» Task to complete
State how many lines in the entries below contain "pull". Write nothing but the number.

» Working data
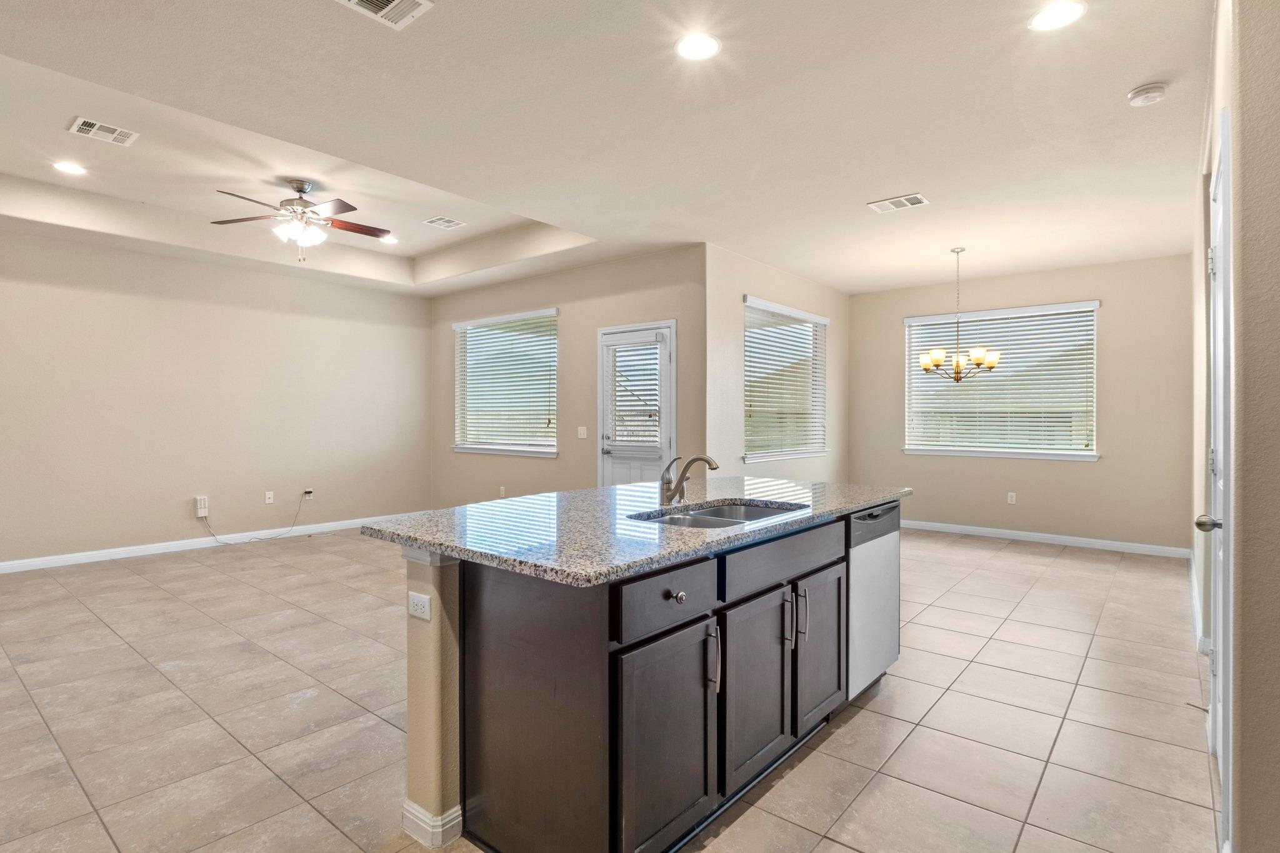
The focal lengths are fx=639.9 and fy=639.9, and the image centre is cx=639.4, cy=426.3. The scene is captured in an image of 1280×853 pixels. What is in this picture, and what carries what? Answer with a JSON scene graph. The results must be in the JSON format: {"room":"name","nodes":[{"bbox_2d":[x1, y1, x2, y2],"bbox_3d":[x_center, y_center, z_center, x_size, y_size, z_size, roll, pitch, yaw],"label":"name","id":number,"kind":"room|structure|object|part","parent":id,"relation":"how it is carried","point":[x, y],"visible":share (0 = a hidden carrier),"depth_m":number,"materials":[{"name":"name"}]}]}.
{"room":"kitchen","nodes":[
{"label":"kitchen","id":0,"kind":"room"},
{"bbox_2d":[0,222,431,570],"bbox_3d":[-4.582,-0.275,5.779,0.151,2.892,6.164,0,0,40],"label":"left wall","id":1,"kind":"structure","parent":0,"point":[156,523],"depth_m":6.05,"materials":[{"name":"beige paint"}]},
{"bbox_2d":[194,495,209,516],"bbox_3d":[-4.176,0.764,6.097,0.049,0.188,0.089,0,0,40],"label":"wall box","id":2,"kind":"object","parent":1,"relation":"attached to","point":[201,503],"visible":0.99,"depth_m":6.08,"materials":[{"name":"white plastic"}]},
{"bbox_2d":[0,511,420,575],"bbox_3d":[-4.557,1.122,5.728,0.014,0.099,6.025,0,0,40],"label":"baseboard","id":3,"kind":"structure","parent":1,"relation":"attached to","point":[9,563],"depth_m":5.97,"materials":[{"name":"white paint"}]},
{"bbox_2d":[263,490,274,503],"bbox_3d":[-3.776,0.719,6.521,0.012,0.118,0.072,0,0,40],"label":"wall outlet","id":4,"kind":"object","parent":1,"relation":"attached to","point":[271,495],"visible":0.98,"depth_m":6.52,"materials":[{"name":"white plastic"}]},
{"bbox_2d":[302,488,314,498],"bbox_3d":[-3.504,0.711,6.760,0.016,0.112,0.092,0,0,40],"label":"outlet","id":5,"kind":"object","parent":1,"relation":"attached to","point":[309,490],"visible":0.9,"depth_m":6.76,"materials":[{"name":"white plastic"}]},
{"bbox_2d":[202,493,309,544],"bbox_3d":[-3.904,0.949,6.562,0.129,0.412,0.845,0,0,40],"label":"cable","id":6,"kind":"object","parent":5,"relation":"attached to","point":[214,535],"visible":0.99,"depth_m":6.50,"materials":[{"name":"plastic"}]},
{"bbox_2d":[431,244,706,507],"bbox_3d":[-1.061,-0.246,6.941,4.212,2.840,0.158,0,0,40],"label":"door wall","id":7,"kind":"structure","parent":0,"point":[645,287],"depth_m":6.50,"materials":[{"name":"beige paint"}]},
{"bbox_2d":[498,485,506,496],"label":"wall outlet","id":8,"kind":"object","parent":7,"relation":"attached to","point":[502,490],"visible":0.99,"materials":[{"name":"white plastic"}]},
{"bbox_2d":[451,308,558,456],"bbox_3d":[-1.542,-0.449,7.273,1.811,1.632,0.157,0,0,40],"label":"window","id":9,"kind":"structure","parent":7,"relation":"in","point":[469,446],"depth_m":7.29,"materials":[{"name":"white glass"}]},
{"bbox_2d":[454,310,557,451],"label":"window blind","id":10,"kind":"object","parent":9,"relation":"attached to","point":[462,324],"visible":0.92,"depth_m":7.24,"materials":[{"name":"white plastic"}]},
{"bbox_2d":[576,425,587,438],"bbox_3d":[-0.567,0.057,6.228,0.116,0.116,0.018,0,0,40],"label":"light switch","id":11,"kind":"object","parent":7,"relation":"attached to","point":[582,436],"visible":0.98,"depth_m":6.23,"materials":[{"name":"white plastic"}]},
{"bbox_2d":[596,320,674,488],"bbox_3d":[-0.047,0.124,5.977,0.909,2.086,0.123,0,0,40],"label":"back door","id":12,"kind":"structure","parent":7,"relation":"in","point":[622,481],"depth_m":5.98,"materials":[{"name":"white paint"}]},
{"bbox_2d":[606,336,664,450],"bbox_3d":[-0.057,-0.300,5.893,0.576,0.993,0.054,0,0,40],"label":"door blind","id":13,"kind":"object","parent":12,"relation":"attached to","point":[652,379],"visible":0.93,"depth_m":5.88,"materials":[{"name":"white plastic"}]},
{"bbox_2d":[0,0,1211,299],"bbox_3d":[-0.510,-1.743,4.116,7.986,0.311,9.144,0,0,40],"label":"ceiling","id":14,"kind":"structure","parent":0,"point":[1123,75],"depth_m":3.43,"materials":[{"name":"white paint"}]},
{"bbox_2d":[51,160,87,175],"bbox_3d":[-3.968,-1.797,4.453,0.196,0.008,0.195,0,0,40],"label":"recessed light","id":15,"kind":"object","parent":14,"relation":"in","point":[69,167],"visible":0.98,"depth_m":4.44,"materials":[{"name":"white"}]},
{"bbox_2d":[68,116,139,145],"bbox_3d":[-3.291,-1.808,3.928,0.267,0.011,0.307,0,0,40],"label":"air vent","id":16,"kind":"object","parent":14,"relation":"attached to","point":[81,122],"visible":0.99,"depth_m":3.92,"materials":[{"name":"white metal"}]},
{"bbox_2d":[208,179,393,262],"bbox_3d":[-2.471,-1.509,4.782,1.247,0.606,1.248,0,0,40],"label":"ceiling fan","id":17,"kind":"object","parent":14,"relation":"hanging from","point":[304,207],"visible":0.99,"depth_m":4.70,"materials":[{"name":"metal"}]},
{"bbox_2d":[333,0,434,29],"bbox_3d":[-0.964,-1.549,2.284,0.264,0.012,0.360,0,0,40],"label":"ceiling vent","id":18,"kind":"object","parent":14,"relation":"attached to","point":[422,0],"visible":0.98,"depth_m":2.38,"materials":[{"name":"white metal"}]},
{"bbox_2d":[378,234,398,243],"bbox_3d":[-2.439,-1.801,6.183,0.198,0.009,0.197,0,0,40],"label":"recessed light","id":19,"kind":"object","parent":14,"relation":"in","point":[389,240],"visible":0.91,"depth_m":6.17,"materials":[{"name":"white"}]},
{"bbox_2d":[421,215,466,229],"bbox_3d":[-1.743,-1.808,5.676,0.283,0.010,0.284,0,0,40],"label":"air vent","id":20,"kind":"object","parent":14,"relation":"in","point":[452,225],"visible":0.99,"depth_m":5.66,"materials":[{"name":"white metal"}]},
{"bbox_2d":[674,31,721,60],"bbox_3d":[0.237,-1.556,2.629,0.195,0.008,0.195,0,0,40],"label":"recessed light","id":21,"kind":"object","parent":14,"relation":"in","point":[707,45],"visible":0.99,"depth_m":2.62,"materials":[{"name":"white"}]},
{"bbox_2d":[866,193,929,212],"bbox_3d":[1.814,-1.563,4.477,0.358,0.011,0.240,0,0,40],"label":"ceiling vent","id":22,"kind":"object","parent":14,"relation":"attached to","point":[917,197],"visible":0.99,"depth_m":4.47,"materials":[{"name":"white metal"}]},
{"bbox_2d":[917,246,1002,381],"bbox_3d":[2.813,-0.973,5.653,0.673,1.199,0.668,0,0,40],"label":"chandelier","id":23,"kind":"object","parent":14,"relation":"hanging from","point":[937,354],"visible":1,"depth_m":5.60,"materials":[{"name":"gold metal"}]},
{"bbox_2d":[1028,0,1086,30],"bbox_3d":[1.578,-1.554,2.421,0.194,0.008,0.192,0,0,40],"label":"recessed light","id":24,"kind":"object","parent":14,"relation":"in","point":[1060,13],"visible":0.99,"depth_m":2.42,"materials":[{"name":"white"}]},
{"bbox_2d":[1126,82,1167,106],"bbox_3d":[2.343,-1.527,2.956,0.140,0.045,0.139,0,0,40],"label":"smoke detector","id":25,"kind":"object","parent":14,"relation":"attached to","point":[1150,90],"visible":0.99,"depth_m":2.92,"materials":[{"name":"white plastic"}]},
{"bbox_2d":[0,522,1217,852],"bbox_3d":[-0.661,1.258,4.222,7.763,0.100,9.559,0,0,40],"label":"tile floor","id":26,"kind":"structure","parent":0,"point":[1065,573],"depth_m":2.70,"materials":[{"name":"beige tile"}]},
{"bbox_2d":[386,505,900,852],"bbox_3d":[0.186,0.788,2.606,1.066,0.875,2.228,0,0,40],"label":"kitchen island","id":27,"kind":"object","parent":26,"relation":"on","point":[442,585],"visible":0.75,"depth_m":1.85,"materials":[{"name":"brown wood"}]},
{"bbox_2d":[407,590,431,620],"bbox_3d":[-0.661,0.535,1.909,0.107,0.070,0.009,0,0,40],"label":"socket","id":28,"kind":"object","parent":27,"relation":"attached to","point":[417,598],"visible":0.98,"depth_m":1.90,"materials":[{"name":"white plastic"}]},
{"bbox_2d":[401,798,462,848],"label":"baseboard","id":29,"kind":"structure","parent":27,"relation":"attached to","point":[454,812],"depth_m":1.90,"materials":[{"name":"white paint"}]},
{"bbox_2d":[356,476,911,586],"bbox_3d":[0.204,0.347,2.841,1.307,0.038,2.319,0,0,40],"label":"granite countertop","id":30,"kind":"structure","parent":27,"relation":"on","point":[434,540],"depth_m":2.16,"materials":[{"name":"stone"}]},
{"bbox_2d":[658,453,718,505],"bbox_3d":[0.203,0.213,2.588,0.264,0.209,0.100,0,0,40],"label":"faucet","id":31,"kind":"object","parent":30,"relation":"on","point":[710,464],"visible":1,"depth_m":2.61,"materials":[{"name":"silver metal"}]},
{"bbox_2d":[628,498,806,528],"bbox_3d":[0.317,0.435,2.443,0.480,0.181,0.797,0,0,40],"label":"sink","id":32,"kind":"object","parent":30,"relation":"in","point":[697,515],"visible":0.3,"depth_m":2.66,"materials":[{"name":"silver metal"}]},
{"bbox_3d":[0.085,0.899,1.794,0.052,0.597,0.398,0,0,40],"label":"cabinet door","id":33,"kind":"part","parent":27,"relation":"part of","materials":[{"name":"wood"}]},
{"bbox_3d":[0.082,0.492,1.803,0.033,0.145,0.409,0,0,40],"label":"drawer","id":34,"kind":"part","parent":27,"relation":"part of","materials":[{"name":"wood"}]},
{"bbox_3d":[0.110,0.493,1.858,0.032,0.033,0.033,0,0,40],"label":"knob","id":35,"kind":"part","parent":27,"relation":"part of","materials":[{"name":"silver metal"}]},
{"bbox_3d":[0.214,0.688,1.889,0.040,0.192,0.022,0,0,40],"label":"bar pull","id":36,"kind":"part","parent":27,"relation":"part of","materials":[{"name":"silver metal"}]},
{"bbox_3d":[0.384,0.872,2.134,0.064,0.585,0.392,0,0,40],"label":"cabinet door","id":37,"kind":"part","parent":27,"relation":"part of","materials":[{"name":"wood"}]},
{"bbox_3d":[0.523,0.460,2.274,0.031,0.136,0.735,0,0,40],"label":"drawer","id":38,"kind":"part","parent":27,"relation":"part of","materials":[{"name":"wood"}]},
{"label":"handles","id":39,"kind":"part","parent":27,"relation":"part of","materials":[{"name":"silver metal"}]},
{"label":"pull","id":40,"kind":"part","parent":27,"relation":"part of","materials":[{"name":"silver metal"}]},
{"bbox_3d":[0.691,0.866,2.505,0.057,0.573,0.365,0,0,40],"label":"cabinet door","id":41,"kind":"part","parent":27,"relation":"part of","materials":[{"name":"wood"}]},
{"bbox_2d":[845,500,902,700],"bbox_3d":[0.849,0.783,3.065,0.603,0.838,0.589,0,0,40],"label":"dishwasher","id":42,"kind":"object","parent":27,"relation":"in","point":[887,510],"visible":0.32,"depth_m":2.85,"materials":[{"name":"silver metal"}]},
{"bbox_2d":[705,243,847,486],"bbox_3d":[1.535,-0.218,6.738,0.156,2.784,2.943,0,0,40],"label":"dining side wall","id":43,"kind":"structure","parent":0,"point":[757,282],"depth_m":6.00,"materials":[{"name":"paint"}]},
{"bbox_2d":[741,295,828,464],"bbox_3d":[1.519,-0.426,6.704,0.159,1.604,1.752,0,0,40],"label":"window","id":44,"kind":"structure","parent":43,"relation":"in","point":[750,456],"depth_m":6.72,"materials":[{"name":"white glass"}]},
{"bbox_2d":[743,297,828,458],"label":"window blind","id":45,"kind":"object","parent":44,"relation":"attached to","point":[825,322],"visible":0.87,"depth_m":6.60,"materials":[{"name":"white plastic"}]},
{"bbox_2d":[846,252,1195,553],"bbox_3d":[3.823,-0.210,6.824,3.433,2.797,0.155,0,0,40],"label":"dining back wall","id":46,"kind":"structure","parent":0,"point":[1103,469],"depth_m":6.34,"materials":[{"name":"beige paint"}]},
{"bbox_2d":[902,300,1100,461],"bbox_3d":[3.805,-0.436,6.831,1.835,1.606,0.162,0,0,40],"label":"window","id":47,"kind":"structure","parent":46,"relation":"in","point":[1090,456],"depth_m":6.77,"materials":[{"name":"white glass"}]},
{"bbox_2d":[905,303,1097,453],"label":"window blind","id":48,"kind":"object","parent":47,"relation":"attached to","point":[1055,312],"visible":0.85,"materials":[{"name":"white plastic"}]},
{"bbox_2d":[1006,491,1017,504],"bbox_3d":[3.837,0.740,6.602,0.071,0.118,0.011,0,0,40],"label":"wall outlet","id":49,"kind":"object","parent":46,"relation":"attached to","point":[1013,498],"visible":0.98,"depth_m":6.60,"materials":[{"name":"white plastic"}]},
{"bbox_2d":[902,518,1191,558],"bbox_3d":[3.714,1.135,6.845,3.466,0.102,0.015,0,0,40],"label":"baseboard","id":50,"kind":"structure","parent":46,"relation":"attached to","point":[1070,538],"depth_m":6.44,"materials":[{"name":"white paint"}]},
{"bbox_2d":[1191,0,1279,852],"bbox_3d":[2.032,-0.165,2.139,0.169,2.814,6.803,0,0,40],"label":"right wall","id":51,"kind":"structure","parent":0,"point":[1243,700],"depth_m":1.56,"materials":[{"name":"beige paint"}]},
{"bbox_2d":[1187,553,1208,655],"bbox_3d":[3.606,1.177,4.168,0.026,0.105,3.398,0,0,40],"label":"baseboard","id":52,"kind":"structure","parent":51,"relation":"attached to","point":[1193,600],"depth_m":3.86,"materials":[{"name":"white paint"}]},
{"bbox_2d":[1205,112,1234,844],"bbox_3d":[1.749,0.148,1.983,0.109,1.964,0.845,0,0,40],"label":"door","id":53,"kind":"structure","parent":51,"relation":"in","point":[1220,244],"depth_m":1.86,"materials":[{"name":"white paint"}]},
{"bbox_3d":[1.814,0.313,2.042,0.074,0.058,0.059,0,0,40],"label":"doorknob","id":54,"kind":"part","parent":53,"relation":"part of","materials":[{"name":"silver metal"}]}
]}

» Solved problem
2